Document passage
Why do different organisms have different abilities to regenerate lost body parts? Evolutionary theorists interpret this from an evolutionary perspective. They argue that the way each species responds to amputation determines its chances of survival. As a result, evolution has evolved toward responses that increase the chances of survival. Therefore, it is speculated that the duration of expression of the aforementioned ERK gene would have varied depending on the response. In other words, when a salamander is amputated, it is more likely to survive if its body is fully reattached than if it is missing a part, even if it takes longer. That’s why salamanders have evolved to have ERK expressed for longer periods of time. In mammals, surviving with a severed body part is more survivable than spending energy to repair it, so ERK has evolved to be expressed for a shorter period of time. Also, in organisms that are higher up on the evolutionary ladder, like mammals, there are controls in place to keep cells from deviating from their roles. As the body grew in size and the roles of each organ developed over the course of evolution, each cell was designed to perform a variety of bodily functions with precision. Because each cell or tissue must stay in its proper place to ensure that the sum of its parts, life, runs smoothly, it has evolved to inhibit signals that it is about to leave its position. All cells have the same genes, but the expression of a particular gene depends on where it is located and what role it plays in the cell, such as in the case of the ERK gene mentioned earlier. This regulation of expression is tighter in more complex organisms with more complex systems of life activity, which can be interpreted as differences in regenerative capacity.

Task 1
Summarize the passage on why organisms differ in their ability to regenerate lost body parts in two sentences.
Task 2
Go on with the passage on regeneration and evolution from its final sentence.
The records have no connection to the passage on regeneration.

Named joint coordinates
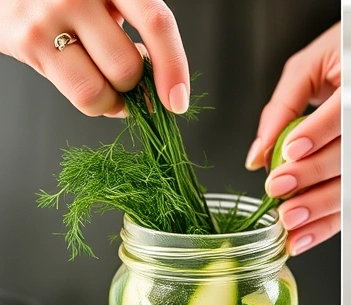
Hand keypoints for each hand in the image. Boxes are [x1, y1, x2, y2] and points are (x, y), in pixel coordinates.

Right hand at [0, 0, 189, 116]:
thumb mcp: (109, 2)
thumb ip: (139, 31)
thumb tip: (163, 89)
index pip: (157, 23)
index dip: (174, 66)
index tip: (178, 100)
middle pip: (128, 66)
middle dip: (135, 86)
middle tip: (126, 77)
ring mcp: (49, 17)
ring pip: (102, 89)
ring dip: (114, 100)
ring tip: (106, 82)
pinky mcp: (27, 42)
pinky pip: (80, 95)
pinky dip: (95, 103)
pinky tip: (87, 82)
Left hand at [246, 22, 339, 256]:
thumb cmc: (345, 56)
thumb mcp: (309, 68)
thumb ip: (282, 108)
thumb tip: (258, 154)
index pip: (343, 114)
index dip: (318, 134)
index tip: (291, 152)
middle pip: (348, 157)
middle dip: (312, 177)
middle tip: (280, 189)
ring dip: (320, 209)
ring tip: (290, 221)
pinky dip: (327, 224)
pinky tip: (305, 235)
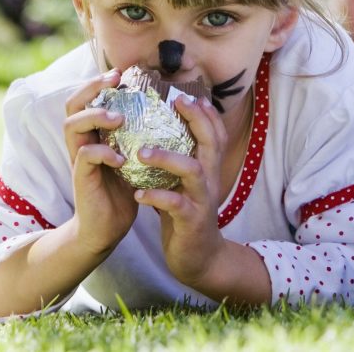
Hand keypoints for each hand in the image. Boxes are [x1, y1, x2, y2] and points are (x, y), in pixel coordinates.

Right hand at [63, 70, 138, 254]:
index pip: (86, 100)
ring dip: (95, 116)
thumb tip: (168, 114)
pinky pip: (85, 156)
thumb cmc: (124, 193)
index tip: (120, 74)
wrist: (107, 230)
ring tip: (119, 118)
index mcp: (94, 136)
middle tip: (113, 80)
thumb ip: (140, 138)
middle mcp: (82, 144)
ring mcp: (79, 160)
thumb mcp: (135, 160)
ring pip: (71, 125)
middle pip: (72, 105)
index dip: (99, 84)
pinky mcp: (81, 179)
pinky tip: (120, 158)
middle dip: (91, 88)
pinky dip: (103, 152)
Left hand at [133, 95, 228, 287]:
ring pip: (192, 170)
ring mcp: (202, 200)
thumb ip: (178, 161)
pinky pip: (175, 205)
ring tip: (142, 151)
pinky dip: (156, 197)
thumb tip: (156, 133)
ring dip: (168, 157)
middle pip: (211, 142)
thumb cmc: (185, 216)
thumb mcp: (184, 185)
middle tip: (176, 101)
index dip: (206, 112)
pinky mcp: (191, 222)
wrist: (199, 259)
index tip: (187, 94)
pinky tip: (138, 194)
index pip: (215, 134)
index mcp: (208, 169)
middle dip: (197, 119)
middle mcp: (209, 180)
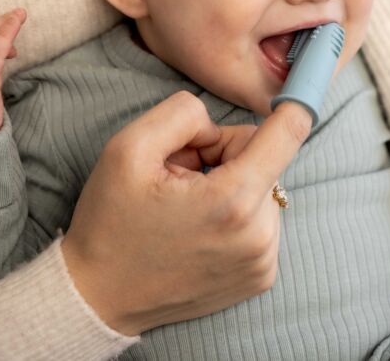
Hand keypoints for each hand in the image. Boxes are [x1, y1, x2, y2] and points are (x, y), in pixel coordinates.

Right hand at [61, 91, 313, 335]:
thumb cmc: (110, 223)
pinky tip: (197, 233)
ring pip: (262, 189)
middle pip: (265, 158)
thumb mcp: (128, 148)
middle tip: (179, 179)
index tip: (293, 91)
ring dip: (229, 188)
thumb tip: (218, 123)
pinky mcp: (260, 277)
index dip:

Reply 1
Evolutionary theorists hold that each species' response to amputation evolved toward better survival: salamanders, which survive better when fully restored, express the ERK gene for longer, while mammals, for which surviving without the part beats spending energy on repair, express it for a shorter time. In more complex organisms such as mammals, cells are also held to their roles and positions by tighter regulation of gene expression, which can be interpreted as the difference in regenerative capacity.

Reply 2
When an organism suffers an amputation, it has three types of responses. They regenerate the missing part and regain their original appearance, they live with the missing part, or the missing part becomes another individual, thus maintaining the individual or species. As we move up the evolutionary ladder to higher organisms, the principles that sustain life become more detailed and complex, and it is this evolution that drives the differences in response. In order to regenerate, the cells around the lost part must be able to replace the lost part. In higher organisms, however, the system is more organized and it’s harder for already differentiated cells to change in a different direction. This is why starfish and planaria, which are relatively lowly organisms, are able to completely regenerate and give birth to new individuals when they are cut. Lizards and salamanders, which are higher organisms than starfish and planaria, can regenerate body parts. Mammals, which are higher than lizards and salamanders, are almost impossible to regenerate.
The principles and mechanisms of regeneration in various organisms are currently being studied. In recent years, there has been a growing expectation that this research will not only expand our biological knowledge, but also be applied as a treatment to overcome terminal or incurable diseases. By utilizing the principles of body regeneration in lizards, salamanders, and planaria, we may be able to find ways to treat people who have difficulty recovering from surgery or people with disabilities.